Reading text:

>>>>

[llvm] [X86] Attempt to use VPMADD52L/VPMULUDQ instead of VPMULLQ on slow VPMULLQ targets (or when VPMULLQ is unavailable) (PR #171760)

Sat Dec 13 07:01:02 PST 2025

================
@@ -49926,6 +49873,39 @@ static SDValue combineMul(SDNode *N, SelectionDAG &DAG,
   if (SDValue V = combineMulToPMULDQ(N, DL, DAG, Subtarget))
     return V;
 
+  // ==============================================================
+  // Optimize VPMULLQ on slow targets
+  // ==============================================================
+  if (VT.getScalarType() == MVT::i64 && Subtarget.hasSlowPMULLQ()) {
+    SDValue Op0 = N->getOperand(0);
+    SDValue Op1 = N->getOperand(1);
+
+    KnownBits Known0 = DAG.computeKnownBits(Op0);
+    KnownBits Known1 = DAG.computeKnownBits(Op1);
+    unsigned Count0 = Known0.countMinLeadingZeros();
+    unsigned Count1 = Known1.countMinLeadingZeros();
+
+    // Optimization 1: Use VPMULUDQ (32-bit multiply).
+    // If the upper 32 bits are zero, we can use the standard PMULUDQ
+    // instruction. This is generally the fastest option and widely supported.
+    if (Count0 >= 32 && Count1 >= 32) {
+      return DAG.getNode(X86ISD::PMULUDQ, DL, VT, Op0, Op1);
+    }
----------------
RKSimon wrote:

(style) unnecessary braces

https://github.com/llvm/llvm-project/pull/171760

<<<<

Collected data:
>>>>

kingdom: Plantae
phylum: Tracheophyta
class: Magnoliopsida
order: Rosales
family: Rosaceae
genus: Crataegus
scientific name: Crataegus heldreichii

<<<<
>>>>

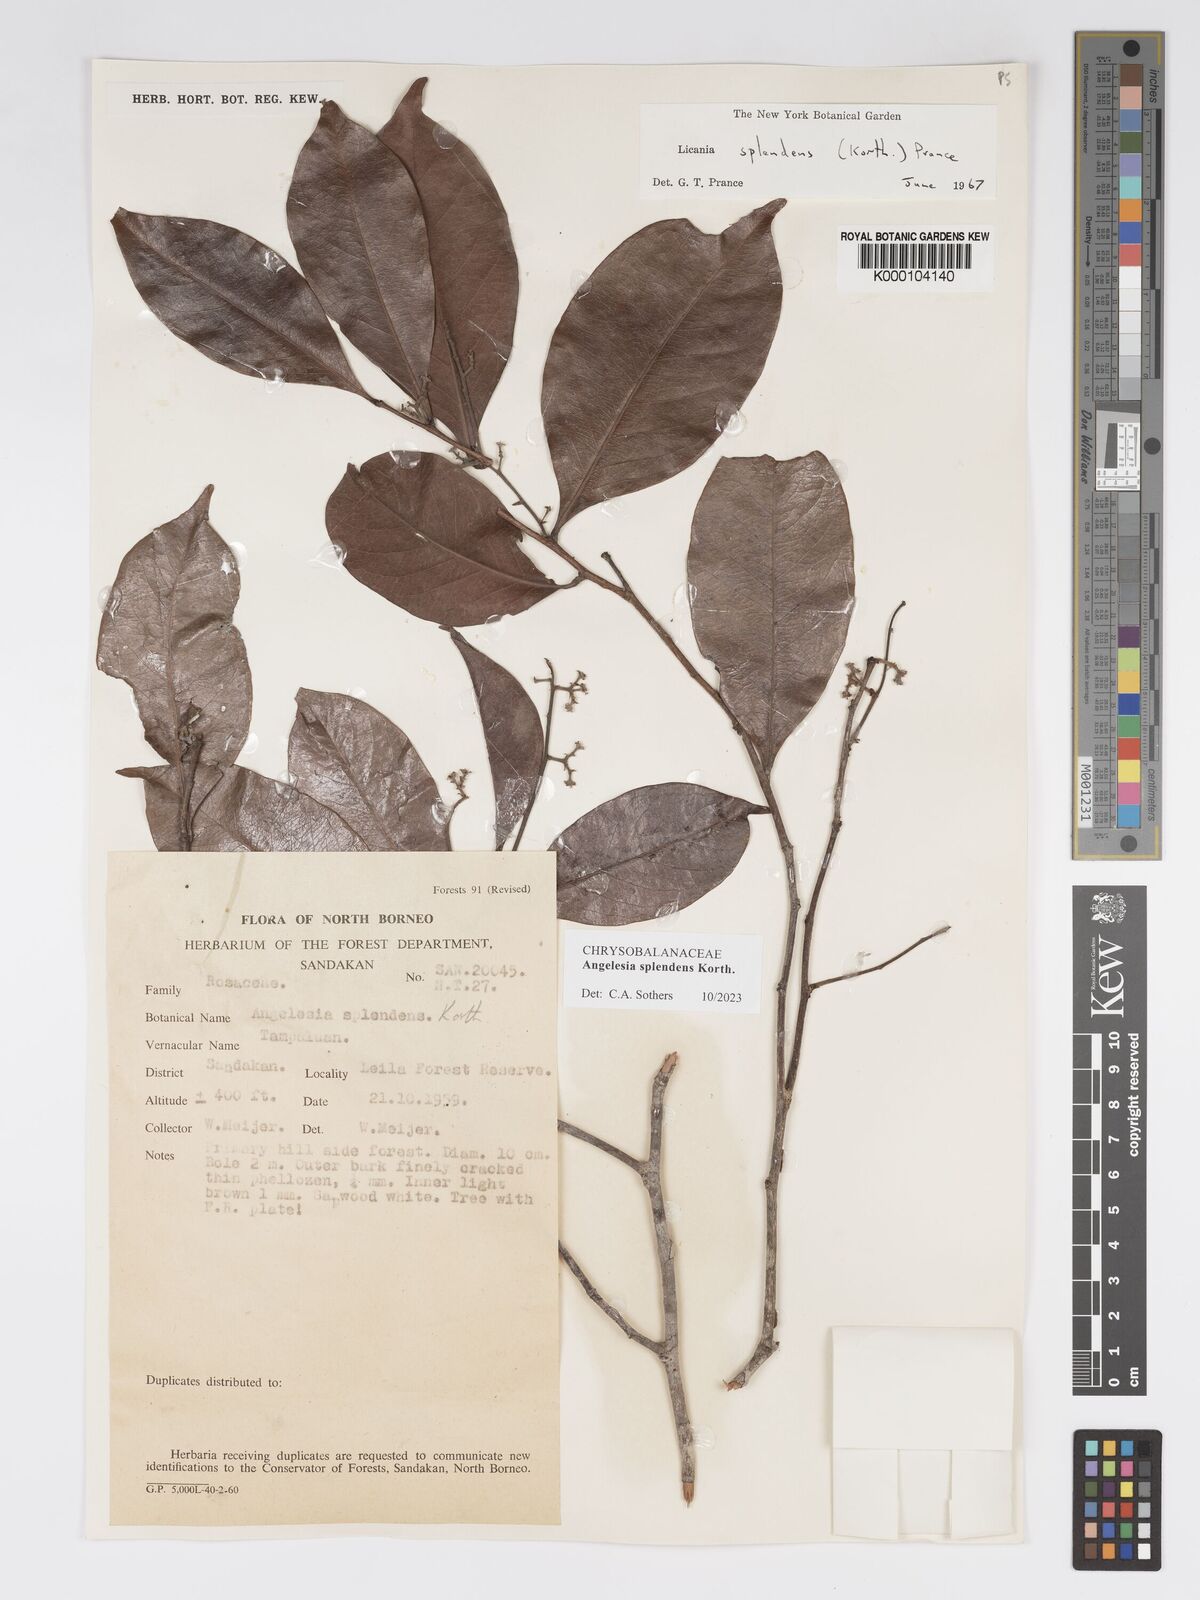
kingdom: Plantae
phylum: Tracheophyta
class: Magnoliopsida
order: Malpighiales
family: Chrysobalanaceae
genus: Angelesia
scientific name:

<<<<

Given request A: Reproduce the part of the LLVM code review excerpt from "Sat Dec 13 07:01:02" to "DL, DAG, Subtarget))".
Given request B: Summarize the LLVM code review excerpt in two sentences.
Given request C: In the LLVM code review excerpt, what must be true of the two operands' minimum leading-zero counts for the code to return a PMULUDQ node?

Full answer A:
Sat Dec 13 07:01:02 PST 2025

================
@@ -49926,6 +49873,39 @@ static SDValue combineMul(SDNode *N, SelectionDAG &DAG,
   if (SDValue V = combineMulToPMULDQ(N, DL, DAG, Subtarget))

Full answer B: The change adds a block to combineMul that, for 64-bit scalar types on subtargets with slow PMULLQ, computes the minimum leading zeros of both operands and emits a PMULUDQ node when each operand has at least 32 leading zeros. Reviewer RKSimon flagged the braces around that return statement as unnecessary on style grounds.

Full answer C: Both counts must be at least 32.